TRY IT: Apart from the pictures, every record here must be copied word for word.

EXERCISE INPUT:
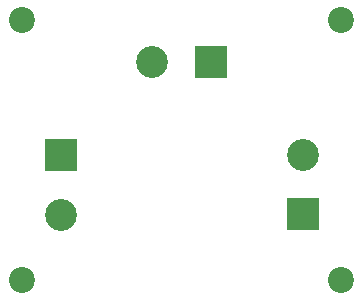
<source format=gbr>
%TF.GenerationSoftware,KiCad,Pcbnew,(6.0.5)*%
%TF.CreationDate,2022-05-30T14:14:05+05:00*%
%TF.ProjectId,multivib,6d756c74-6976-4696-922e-6b696361645f,rev?*%
%TF.SameCoordinates,Original*%
%TF.FileFunction,Soldermask,Bot*%
%TF.FilePolarity,Negative*%
%FSLAX46Y46*%
G04 Gerber Fmt 4.6, Leading zero omitted, Abs format (unit mm)*
G04 Created by KiCad (PCBNEW (6.0.5)) date 2022-05-30 14:14:05*
%MOMM*%
%LPD*%
G01*
G04 APERTURE LIST*
%ADD10R,2.700000X2.700000*%
%ADD11C,2.700000*%
%ADD12C,2.200000*%
G04 APERTURE END LIST*
D10*
%TO.C,J1*%
X110327500Y-100467500D03*
D11*
X110327500Y-105467500D03*
%TD*%
D12*
%TO.C,H4*%
X107000000Y-89000000D03*
%TD*%
D10*
%TO.C,J2*%
X123052500Y-92547500D03*
D11*
X118052500Y-92547500D03*
%TD*%
D12*
%TO.C,H1*%
X107000000Y-111000000D03*
%TD*%
%TO.C,H3*%
X134000000Y-89000000D03*
%TD*%
D10*
%TO.C,J3*%
X130810000Y-105410000D03*
D11*
X130810000Y-100410000D03*
%TD*%
D12*
%TO.C,H2*%
X134000000Y-111000000D03*
%TD*%
M02*

</source>
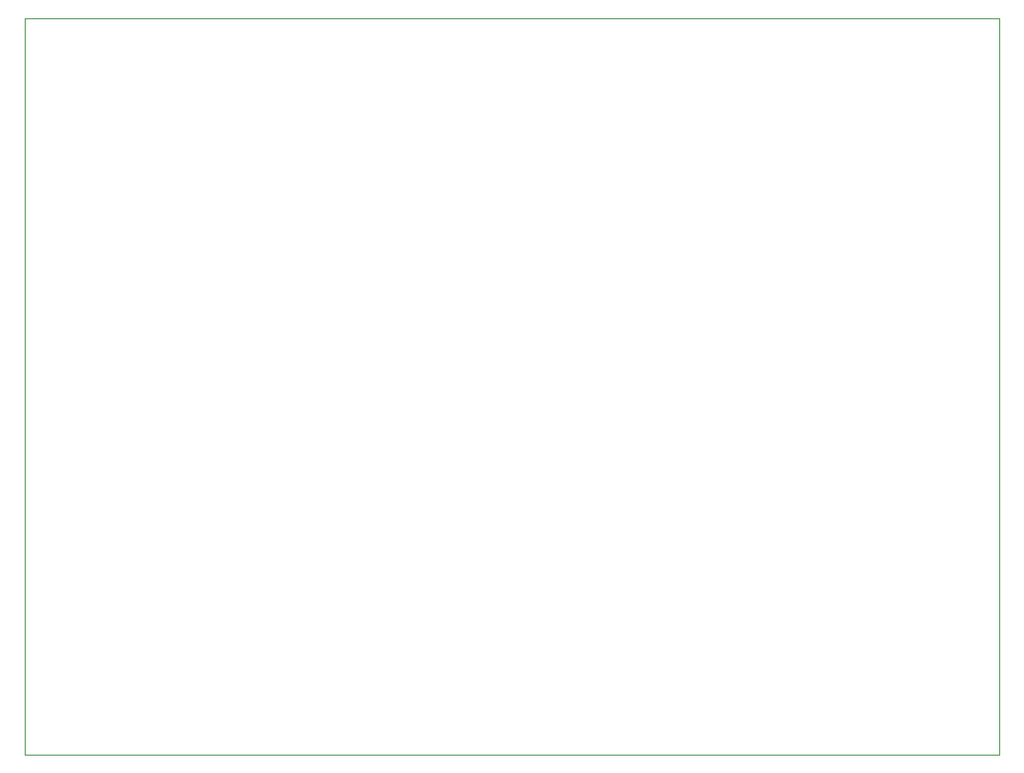
<source format=gm1>
%TF.GenerationSoftware,KiCad,Pcbnew,9.0.1*%
%TF.CreationDate,2025-08-18T19:36:27-06:00*%
%TF.ProjectId,aurora40_kicad,6175726f-7261-4343-905f-6b696361642e,1*%
%TF.SameCoordinates,Original*%
%TF.FileFunction,Profile,NP*%
%FSLAX46Y46*%
G04 Gerber Fmt 4.6, Leading zero omitted, Abs format (unit mm)*
G04 Created by KiCad (PCBNEW 9.0.1) date 2025-08-18 19:36:27*
%MOMM*%
%LPD*%
G01*
G04 APERTURE LIST*
%TA.AperFunction,Profile*%
%ADD10C,0.050000*%
%TD*%
G04 APERTURE END LIST*
D10*
X50000000Y-38700000D02*
X140000000Y-38700000D01*
X140000000Y-106700000D01*
X50000000Y-106700000D01*
X50000000Y-38700000D01*
M02*

</source>
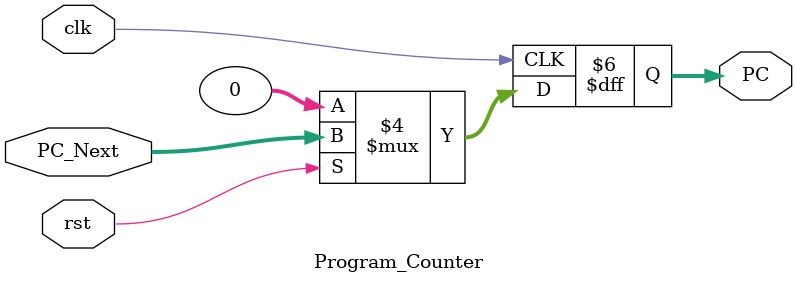
<source format=v>


//    http://www.apache.org/licenses/LICENSE-2.0

// Unless required by applicable law or agreed to in writing, software
// distributed under the License is distributed on an "AS IS" BASIS,
// WITHOUT WARRANTIES OR CONDITIONS OF ANY KIND, either express or implied.
// See the License for the specific language governing permissions and
// limitations under the License.



module Program_Counter(PC_Next,PC,clk,rst);

input  [31:0] PC_Next;
input rst,clk;
output reg [31:0] PC;

always @ (posedge clk)
begin
  if (~rst)
     begin
      PC <= {32{1'b0}};
     end
  else 
     begin
      PC <= PC_Next;
     end   
end


endmodule

</source>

EXPECTED ANSWER:
<source format=gbr>
%TF.GenerationSoftware,KiCad,Pcbnew,(6.0.5)*%
%TF.CreationDate,2022-05-30T14:14:05+05:00*%
%TF.ProjectId,multivib,6d756c74-6976-4696-922e-6b696361645f,rev?*%
%TF.SameCoordinates,Original*%
%TF.FileFunction,Soldermask,Bot*%
%TF.FilePolarity,Negative*%
%FSLAX46Y46*%
G04 Gerber Fmt 4.6, Leading zero omitted, Abs format (unit mm)*
G04 Created by KiCad (PCBNEW (6.0.5)) date 2022-05-30 14:14:05*
%MOMM*%
%LPD*%
G01*
G04 APERTURE LIST*
%ADD10R,2.700000X2.700000*%
%ADD11C,2.700000*%
%ADD12C,2.200000*%
G04 APERTURE END LIST*
D10*
%TO.C,J1*%
X110327500Y-100467500D03*
D11*
X110327500Y-105467500D03*
%TD*%
D12*
%TO.C,H4*%
X107000000Y-89000000D03*
%TD*%
D10*
%TO.C,J2*%
X123052500Y-92547500D03*
D11*
X118052500Y-92547500D03*
%TD*%
D12*
%TO.C,H1*%
X107000000Y-111000000D03*
%TD*%
%TO.C,H3*%
X134000000Y-89000000D03*
%TD*%
D10*
%TO.C,J3*%
X130810000Y-105410000D03*
D11*
X130810000Y-100410000D03*
%TD*%
D12*
%TO.C,H2*%
X134000000Y-111000000D03*
%TD*%
M02*

</source>
<source format=gm1>
%TF.GenerationSoftware,KiCad,Pcbnew,9.0.1*%
%TF.CreationDate,2025-08-18T19:36:27-06:00*%
%TF.ProjectId,aurora40_kicad,6175726f-7261-4343-905f-6b696361642e,1*%
%TF.SameCoordinates,Original*%
%TF.FileFunction,Profile,NP*%
%FSLAX46Y46*%
G04 Gerber Fmt 4.6, Leading zero omitted, Abs format (unit mm)*
G04 Created by KiCad (PCBNEW 9.0.1) date 2025-08-18 19:36:27*
%MOMM*%
%LPD*%
G01*
G04 APERTURE LIST*
%TA.AperFunction,Profile*%
%ADD10C,0.050000*%
%TD*%
G04 APERTURE END LIST*
D10*
X50000000Y-38700000D02*
X140000000Y-38700000D01*
X140000000Y-106700000D01*
X50000000Y-106700000D01*
X50000000Y-38700000D01*
M02*

</source>
<source format=v>


//    http://www.apache.org/licenses/LICENSE-2.0

// Unless required by applicable law or agreed to in writing, software
// distributed under the License is distributed on an "AS IS" BASIS,
// WITHOUT WARRANTIES OR CONDITIONS OF ANY KIND, either express or implied.
// See the License for the specific language governing permissions and
// limitations under the License.



module Program_Counter(PC_Next,PC,clk,rst);

input  [31:0] PC_Next;
input rst,clk;
output reg [31:0] PC;

always @ (posedge clk)
begin
  if (~rst)
     begin
      PC <= {32{1'b0}};
     end
  else 
     begin
      PC <= PC_Next;
     end   
end


endmodule

</source>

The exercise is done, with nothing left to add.